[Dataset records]
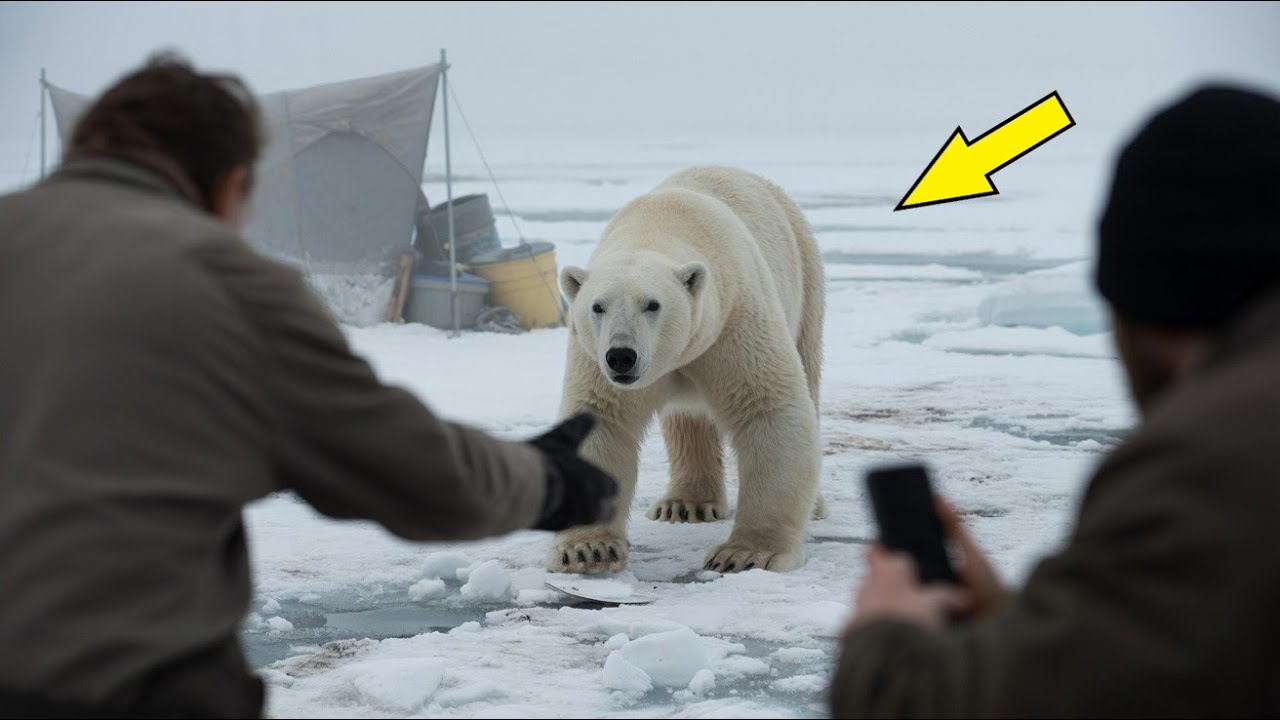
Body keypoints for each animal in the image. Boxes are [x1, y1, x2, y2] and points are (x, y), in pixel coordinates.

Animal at [547, 165, 825, 575]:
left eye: (652, 304)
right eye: (598, 306)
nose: (621, 356)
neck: (659, 224)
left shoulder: (733, 321)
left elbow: (768, 409)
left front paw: (747, 554)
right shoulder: (592, 356)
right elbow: (602, 421)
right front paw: (587, 550)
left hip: (805, 282)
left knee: (808, 372)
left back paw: (815, 505)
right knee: (687, 418)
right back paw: (683, 504)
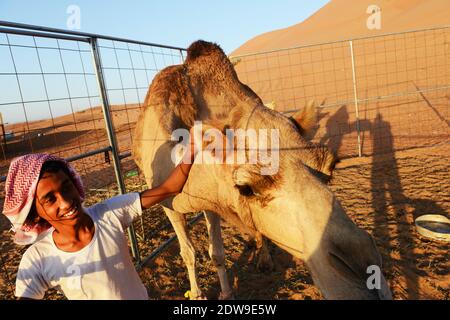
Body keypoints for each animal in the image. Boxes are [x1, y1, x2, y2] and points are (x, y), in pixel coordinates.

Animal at [132, 40, 392, 300]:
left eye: (330, 167)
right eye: (246, 188)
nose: (367, 275)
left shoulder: (211, 201)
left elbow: (217, 253)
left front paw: (227, 293)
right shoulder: (173, 203)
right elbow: (188, 253)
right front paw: (197, 294)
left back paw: (263, 257)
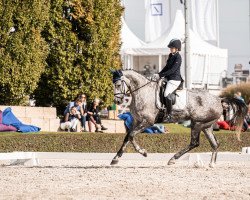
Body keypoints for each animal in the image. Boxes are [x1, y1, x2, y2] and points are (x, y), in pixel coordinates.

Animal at [110, 70, 247, 167]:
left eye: (118, 84)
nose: (117, 101)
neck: (143, 92)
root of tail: (219, 100)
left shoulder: (147, 122)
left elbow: (131, 135)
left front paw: (143, 152)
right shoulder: (136, 121)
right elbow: (128, 137)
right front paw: (115, 159)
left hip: (197, 123)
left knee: (194, 143)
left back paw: (173, 159)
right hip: (206, 126)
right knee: (215, 143)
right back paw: (211, 164)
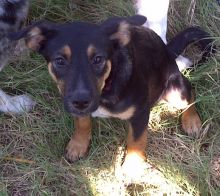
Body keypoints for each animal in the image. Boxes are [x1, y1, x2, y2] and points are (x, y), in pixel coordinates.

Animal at [9, 14, 214, 175]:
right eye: (59, 60)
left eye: (98, 59)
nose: (81, 101)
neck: (106, 87)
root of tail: (169, 52)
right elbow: (82, 123)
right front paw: (78, 145)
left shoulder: (140, 112)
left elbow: (136, 141)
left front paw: (132, 167)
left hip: (175, 90)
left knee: (190, 93)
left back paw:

> [Exercise directions] In the records above, find the line containing "nose: (621, 356)" and the line containing "right shoulder: (136, 121)", then give both of them again word for word along with every line between. Omit any pictures.

> [Task response]
nose: (621, 356)
neck: (659, 224)
left shoulder: (733, 321)
left elbow: (768, 409)
left front paw: (747, 554)
right shoulder: (592, 356)
right elbow: (602, 421)
right front paw: (587, 550)
left hip: (805, 282)
left knee: (808, 372)
left back paw: (815, 505)
right knee: (687, 418)
right back paw: (683, 504)
Body keypoints for each animal in the image. Boxes are [x1, y1, x2, y2] and points are (x, y), in pixel coordinates.

Animal at [132, 40, 392, 300]:
left eye: (330, 167)
right eye: (246, 188)
nose: (367, 275)
left shoulder: (211, 201)
left elbow: (217, 253)
left front paw: (227, 293)
right shoulder: (173, 203)
right elbow: (188, 253)
right front paw: (197, 294)
left back paw: (263, 257)
Body keypoints for each animal in the image. Boxes are [x1, y1, x2, y2] and points are (x, y), in pixel coordinates.

Animal at [110, 70, 247, 167]:
left eye: (118, 84)
nose: (117, 101)
neck: (143, 92)
root of tail: (219, 100)
left shoulder: (147, 122)
left elbow: (131, 135)
left front paw: (143, 152)
right shoulder: (136, 121)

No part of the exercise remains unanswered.